MARJAH, Afghanistan – Taliban fighters holding out in Marjah are increasingly using civilians as human shields, firing from compounds where U.S. and Afghan forces can clearly see women and children on rooftops or in windows, Afghan and U.S. troops said Wednesday.
The intermingling of fighters and civilians also has been witnessed by Associated Press journalists. It is part of a Taliban effort to exploit strict NATO rules against endangering innocent lives to impede the allied advance through the town in Helmand province, 610 kilometers (360 miles) southwest of Kabul.
Two more NATO service members were killed in the Marjah operation Wednesday, the alliance said in a statement without identifying them by nationality.
Their deaths brought to six NATO service members and one Afghan soldier who have been killed since the attack on Marjah, the hub of the Taliban's southern logistics and drug-smuggling network, began Saturday.
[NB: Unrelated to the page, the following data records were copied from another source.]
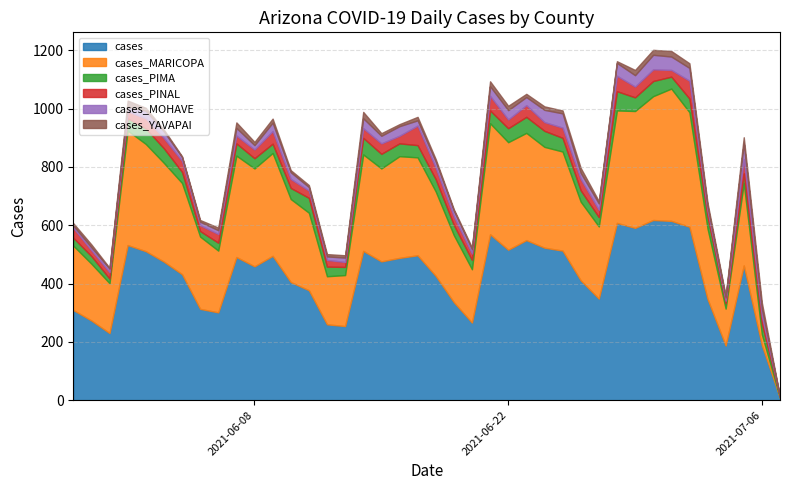

Is the value of cases at 2021-06-29 greater than the value of cases_PINAL at 2021-06-04?

Yes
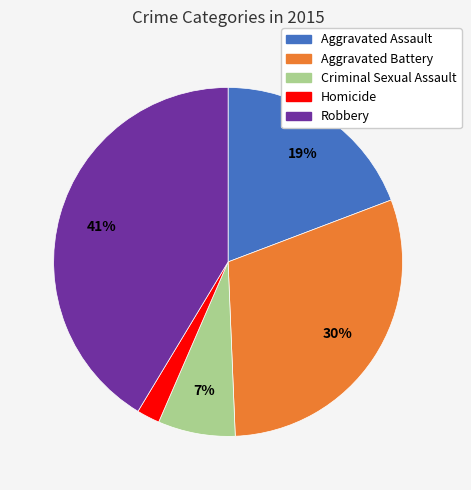

To the nearest percent, what portion does Criminal Sexual Assault represent?

7%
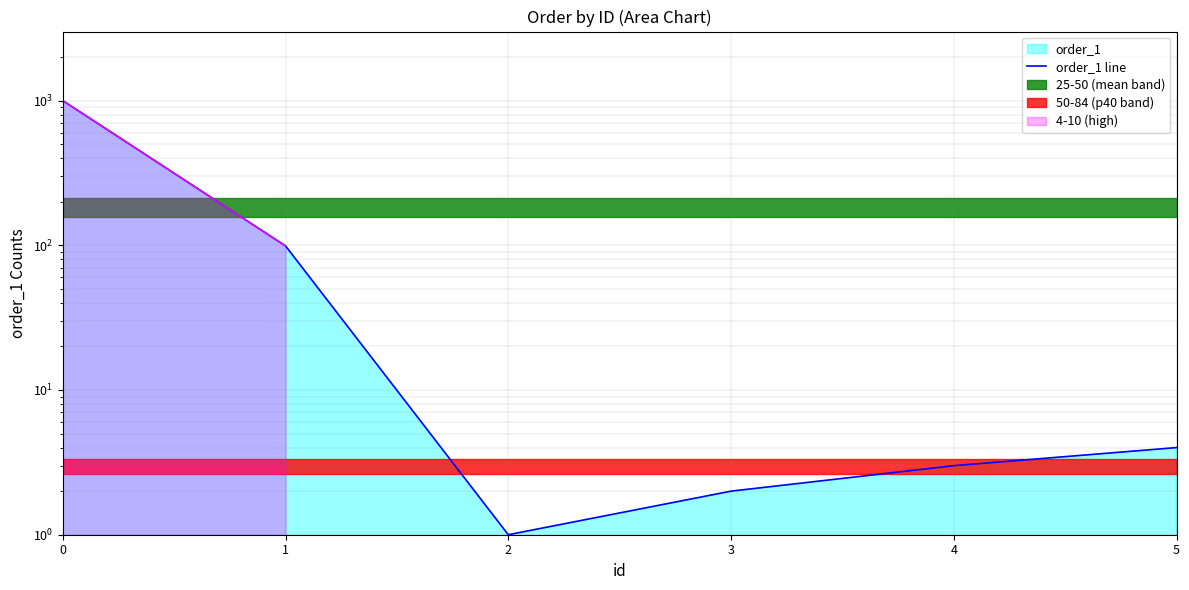

Reading right to left, extract all data points from this chart.

4	3	2	1	99	999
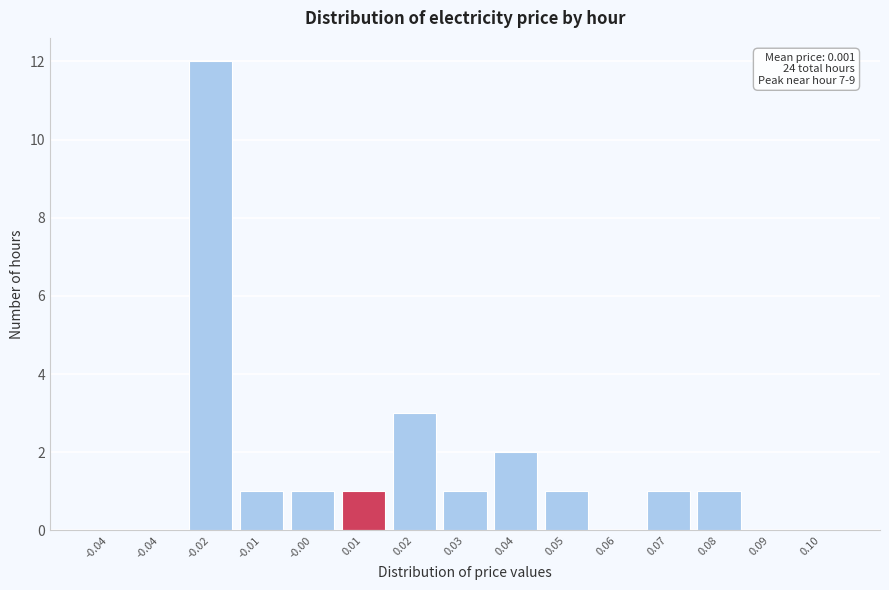

Are the bars horizontal?

No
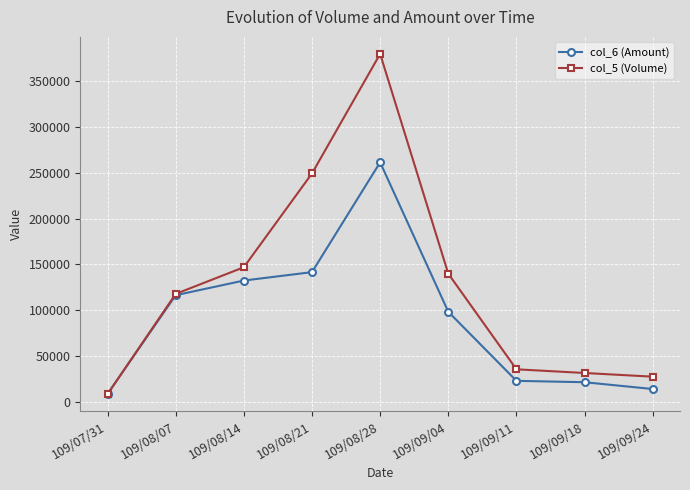

What are all the series names shown in the legend?

col_6 (Amount), col_5 (Volume)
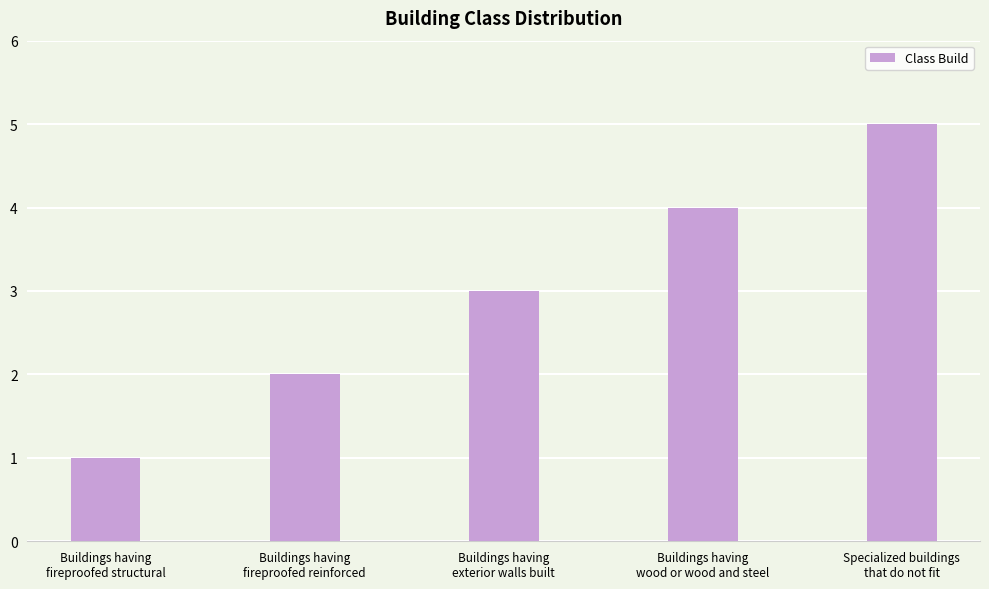

List the labels in order of value, largest first.

Specialized buildings
that do not fit, Buildings having
wood or wood and steel, Buildings having
exterior walls built, Buildings having
fireproofed reinforced, Buildings having
fireproofed structural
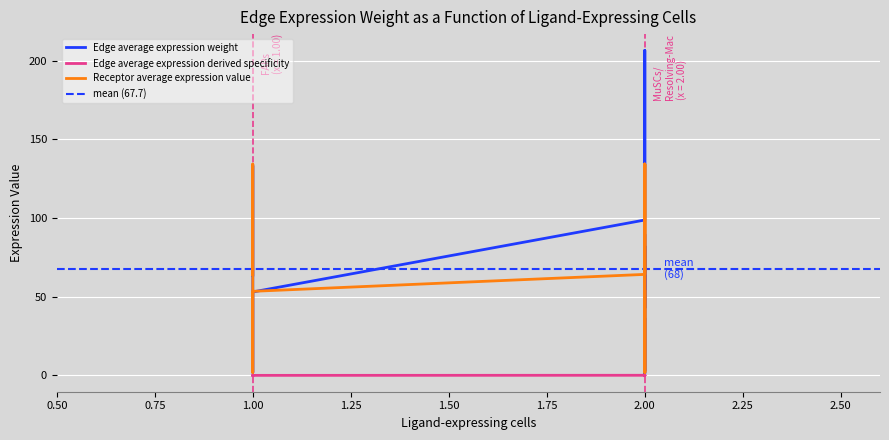

True or false: Edge total expression weight and Receptor average expression value cross at least once.

False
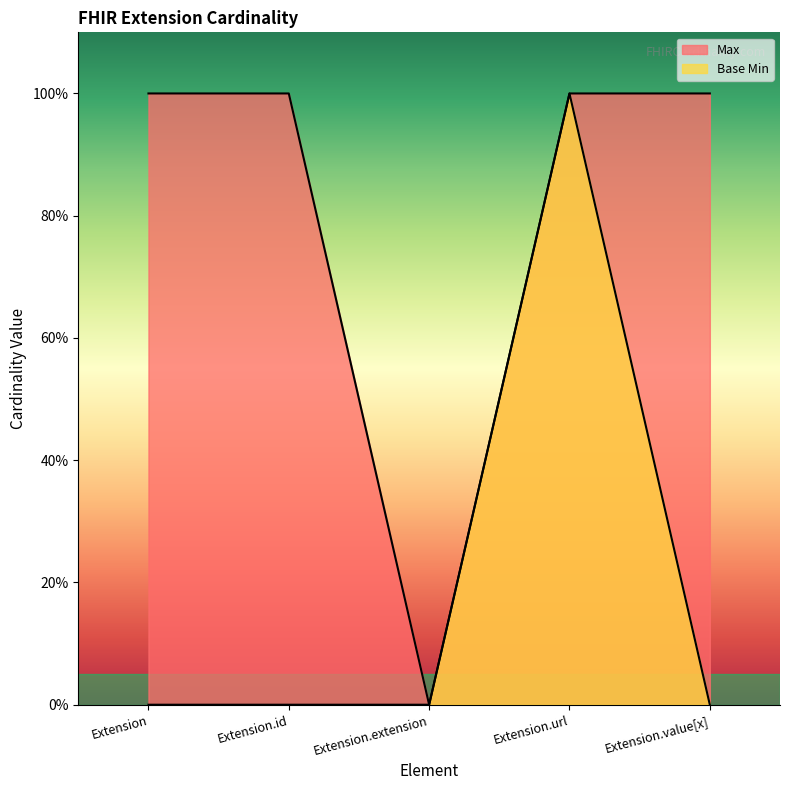

Which series has the largest total across all categories?

Max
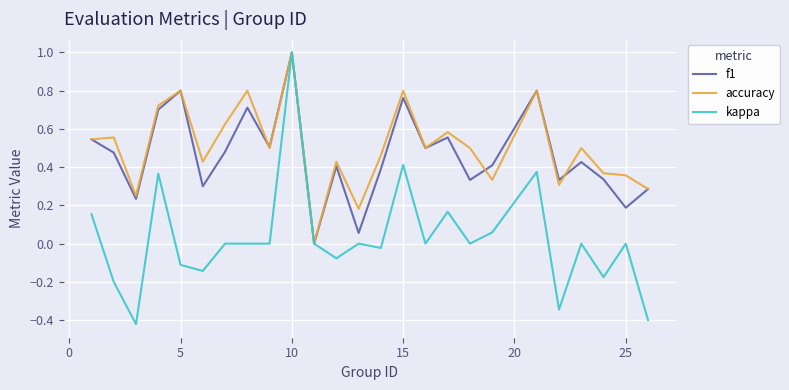

In accuracy, how many points are higher than both neighbors (excluding endpoints)?

9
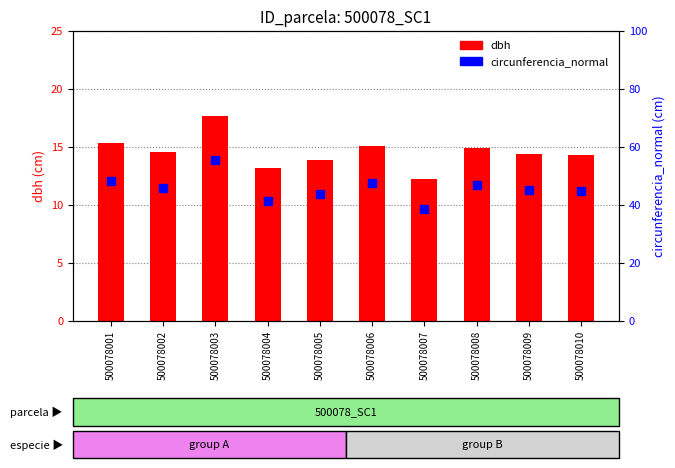

At 500078009, list the series in order from smallest to largest.

dbh, circunferencia_normal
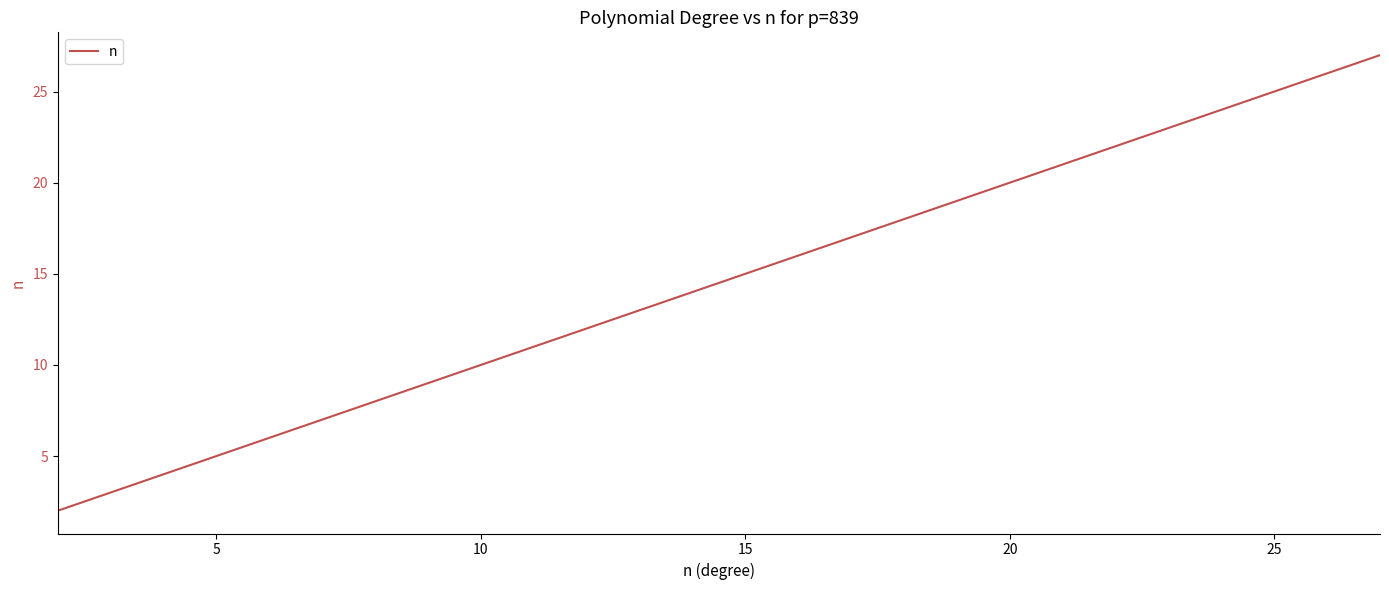

What is the maximum value shown in the chart?

27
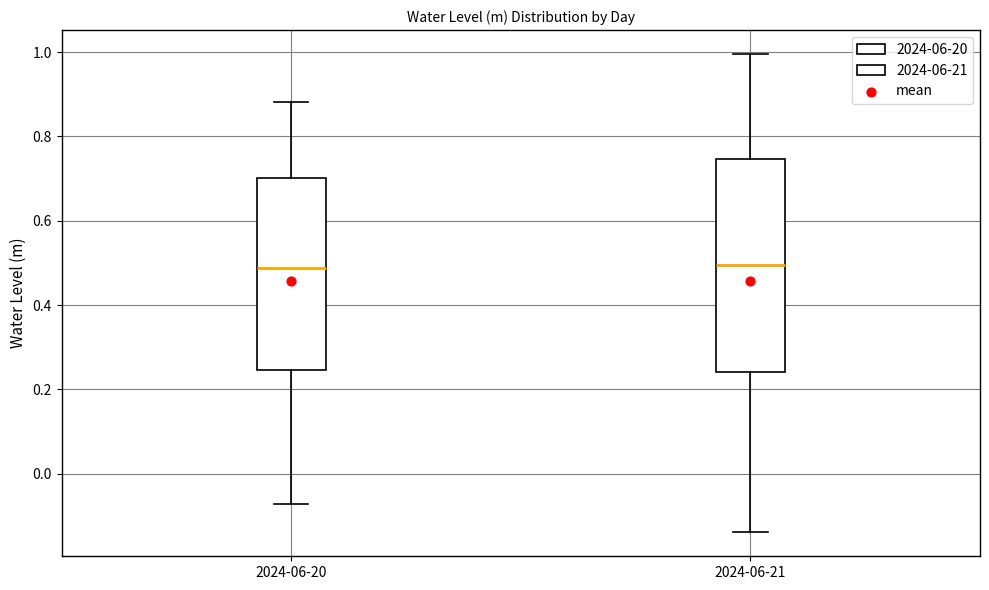

Which box is the tallest, from its lower edge to its upper edge?

2024-06-21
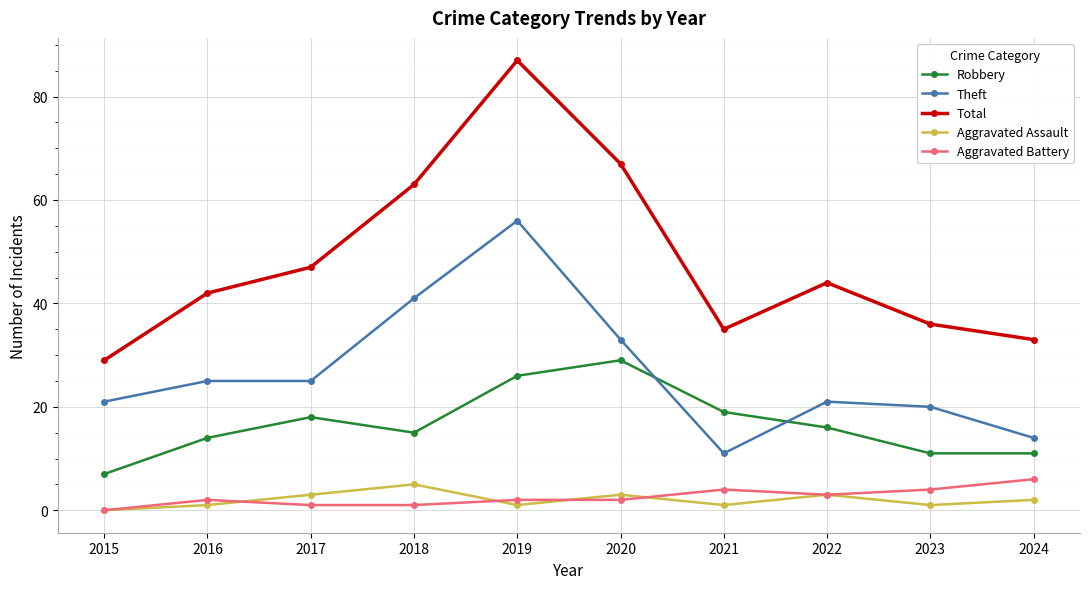

True or false: Total and Aggravated Battery intersect in this chart.

False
About 40 insurgents have been killed, Helmand Gov. Gulab Mangal said.
During Wednesday's fighting, Marines and Afghan troops "saw sustained but less frequent insurgent activity," mostly small-scale attacks, NATO said in a statement.
NATO spokesman Brig. Gen. Eric Tremblay told journalists in Brussels that most of the objectives have been achieved. "Perhaps the pocket in the western side of Marjah still gives freedom of movement to the Taliban, but that is the extent of their movement," he said.
This is the biggest offensive since the 2001 U.S.-led invasion of Afghanistan, and a test of President Barack Obama's strategy for reversing the rise of the Taliban while protecting civilians.